The wing has been the ideal location for solar panels in all the aircrafts. The wings of the aircraft play a huge role in controlling it. Therefore any changes that are to be made cannot affect its current purpose. Once the panels are placed in the wing, high efficient batteries are required to store the harnessed power. This energy should be incorporated into the flights current Engine Control System which would manage its power and provide power when needed.
Flights today use a lot of energy because of the weight it has to carry and the speed it travels. As discussed above HB-SIA Solar Impulse takes off at 70km/h and weighs similar to a family car therefore it does not require much power. It can afford to solely run on solar energy. With today’s technology we cannot do that on a jumbo jet. But we could apply a few panels so it could reduce fuel consumption by some percentage. By doing this we can make flights more fuel efficient and therefore move towards a sustainable future with the help of renewable technology. The figure below shows how aircrafts have been gradually becoming more fuel efficient but have not been making huge strides since 1980 (Low-Tech Magazine 2010).

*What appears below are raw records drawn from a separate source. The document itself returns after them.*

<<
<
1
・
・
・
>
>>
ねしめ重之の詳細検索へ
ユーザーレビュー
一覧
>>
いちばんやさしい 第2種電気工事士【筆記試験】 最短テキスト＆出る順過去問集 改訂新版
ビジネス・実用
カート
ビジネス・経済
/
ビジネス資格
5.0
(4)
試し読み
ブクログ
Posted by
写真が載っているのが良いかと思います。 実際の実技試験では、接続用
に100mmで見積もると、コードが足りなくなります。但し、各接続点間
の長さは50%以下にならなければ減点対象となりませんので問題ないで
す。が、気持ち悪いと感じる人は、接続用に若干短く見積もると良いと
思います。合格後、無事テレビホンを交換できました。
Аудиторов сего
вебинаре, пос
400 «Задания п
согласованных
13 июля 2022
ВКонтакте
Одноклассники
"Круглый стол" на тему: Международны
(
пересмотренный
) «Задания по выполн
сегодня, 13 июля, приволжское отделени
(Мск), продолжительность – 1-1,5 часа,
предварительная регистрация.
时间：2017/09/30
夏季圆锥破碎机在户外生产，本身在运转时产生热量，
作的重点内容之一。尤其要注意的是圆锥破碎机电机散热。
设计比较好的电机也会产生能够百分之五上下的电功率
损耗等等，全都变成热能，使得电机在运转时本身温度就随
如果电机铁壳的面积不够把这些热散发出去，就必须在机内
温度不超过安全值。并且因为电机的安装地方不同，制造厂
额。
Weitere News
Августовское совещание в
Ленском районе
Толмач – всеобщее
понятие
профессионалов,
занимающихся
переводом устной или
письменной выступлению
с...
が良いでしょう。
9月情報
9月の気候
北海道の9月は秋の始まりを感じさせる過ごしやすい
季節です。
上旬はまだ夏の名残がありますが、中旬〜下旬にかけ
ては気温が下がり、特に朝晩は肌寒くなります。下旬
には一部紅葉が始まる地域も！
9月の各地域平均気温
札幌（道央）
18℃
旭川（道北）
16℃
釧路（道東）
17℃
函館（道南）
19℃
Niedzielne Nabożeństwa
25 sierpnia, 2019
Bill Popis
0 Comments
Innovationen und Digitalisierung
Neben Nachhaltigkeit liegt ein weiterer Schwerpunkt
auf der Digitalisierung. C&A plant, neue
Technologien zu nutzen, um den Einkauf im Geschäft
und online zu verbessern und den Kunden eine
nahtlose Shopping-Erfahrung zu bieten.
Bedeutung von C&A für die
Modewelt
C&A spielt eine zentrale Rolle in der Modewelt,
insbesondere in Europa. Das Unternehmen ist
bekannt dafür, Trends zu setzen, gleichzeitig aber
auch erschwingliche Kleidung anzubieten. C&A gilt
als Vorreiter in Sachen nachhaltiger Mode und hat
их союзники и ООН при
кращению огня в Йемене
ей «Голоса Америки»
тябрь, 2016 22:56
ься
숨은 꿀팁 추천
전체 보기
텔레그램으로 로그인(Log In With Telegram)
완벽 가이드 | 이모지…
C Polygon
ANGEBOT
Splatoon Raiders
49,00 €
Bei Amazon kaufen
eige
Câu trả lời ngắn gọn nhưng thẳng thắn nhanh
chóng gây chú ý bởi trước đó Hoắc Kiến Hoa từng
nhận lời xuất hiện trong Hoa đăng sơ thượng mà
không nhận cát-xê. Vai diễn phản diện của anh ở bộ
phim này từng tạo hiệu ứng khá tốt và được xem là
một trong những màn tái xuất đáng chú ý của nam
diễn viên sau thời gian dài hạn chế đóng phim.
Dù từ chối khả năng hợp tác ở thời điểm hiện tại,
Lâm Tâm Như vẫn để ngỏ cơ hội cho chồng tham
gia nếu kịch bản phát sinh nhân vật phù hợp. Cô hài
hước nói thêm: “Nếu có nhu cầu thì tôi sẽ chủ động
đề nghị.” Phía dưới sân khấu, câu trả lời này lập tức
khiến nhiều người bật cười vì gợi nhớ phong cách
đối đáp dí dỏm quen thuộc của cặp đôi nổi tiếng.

In this paper, the various types of solar aircrafts available have been discussed. Solar powered aircrafts might not completely take over fuel powered aircrafts today as they cannot meet the demands of current airliners. This does not mean that they cannot be of use. Solar powered planes similar to that of SoLong could be used for surveillance purposes where conventional aircrafts cannot be used. Since current airliners are capable of carrying heavy loads as a step towards renewable energy some airliners could carry on some solar panels to help increase fuel efficiency and reduce pollution. Solar Impulse II is breaking new ground by flying around the world which gives hope that we are getting closer to the cleaner-renewable future that we need.